▸ **Job item**
Copy every line of the listing below word for word, keeping the original line breaks.

§

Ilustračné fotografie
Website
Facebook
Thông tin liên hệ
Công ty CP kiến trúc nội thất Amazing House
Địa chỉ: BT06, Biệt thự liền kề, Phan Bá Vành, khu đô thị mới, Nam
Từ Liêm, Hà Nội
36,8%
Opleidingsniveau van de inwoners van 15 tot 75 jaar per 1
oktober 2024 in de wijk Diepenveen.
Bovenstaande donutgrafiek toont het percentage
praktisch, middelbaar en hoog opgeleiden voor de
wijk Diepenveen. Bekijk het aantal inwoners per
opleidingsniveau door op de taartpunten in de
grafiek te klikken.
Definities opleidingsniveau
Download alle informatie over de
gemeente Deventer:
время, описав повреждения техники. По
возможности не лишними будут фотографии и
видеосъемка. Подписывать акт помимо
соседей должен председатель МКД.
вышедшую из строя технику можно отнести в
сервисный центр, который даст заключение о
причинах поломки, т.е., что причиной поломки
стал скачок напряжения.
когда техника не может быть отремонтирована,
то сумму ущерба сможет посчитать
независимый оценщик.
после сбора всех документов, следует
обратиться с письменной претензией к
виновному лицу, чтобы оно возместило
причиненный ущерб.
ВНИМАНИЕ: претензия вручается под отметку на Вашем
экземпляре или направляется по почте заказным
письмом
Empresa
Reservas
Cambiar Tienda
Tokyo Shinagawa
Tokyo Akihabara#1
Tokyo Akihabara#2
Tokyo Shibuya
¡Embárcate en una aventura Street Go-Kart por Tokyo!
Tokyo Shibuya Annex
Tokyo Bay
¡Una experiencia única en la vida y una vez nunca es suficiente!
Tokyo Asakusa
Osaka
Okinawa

§

▸ **Exercise output**
Ilustračné fotografie
Website
Facebook
Thông tin liên hệ
Công ty CP kiến trúc nội thất Amazing House
Địa chỉ: BT06, Biệt thự liền kề, Phan Bá Vành, khu đô thị mới, Nam
Từ Liêm, Hà Nội
36,8%
Opleidingsniveau van de inwoners van 15 tot 75 jaar per 1
oktober 2024 in de wijk Diepenveen.
Bovenstaande donutgrafiek toont het percentage
praktisch, middelbaar en hoog opgeleiden voor de
wijk Diepenveen. Bekijk het aantal inwoners per
opleidingsniveau door op de taartpunten in de
grafiek te klikken.
Definities opleidingsniveau
Download alle informatie over de
gemeente Deventer:
время, описав повреждения техники. По
возможности не лишними будут фотографии и
видеосъемка. Подписывать акт помимо
соседей должен председатель МКД.
вышедшую из строя технику можно отнести в
сервисный центр, который даст заключение о
причинах поломки, т.е., что причиной поломки
стал скачок напряжения.
когда техника не может быть отремонтирована,
то сумму ущерба сможет посчитать
независимый оценщик.
после сбора всех документов, следует
обратиться с письменной претензией к
виновному лицу, чтобы оно возместило
причиненный ущерб.
ВНИМАНИЕ: претензия вручается под отметку на Вашем
экземпляре или направляется по почте заказным
письмом
Empresa
Reservas
Cambiar Tienda
Tokyo Shinagawa
Tokyo Akihabara#1
Tokyo Akihabara#2
Tokyo Shibuya
¡Embárcate en una aventura Street Go-Kart por Tokyo!
Tokyo Shibuya Annex
Tokyo Bay
¡Una experiencia única en la vida y una vez nunca es suficiente!
Tokyo Asakusa
Osaka
Okinawa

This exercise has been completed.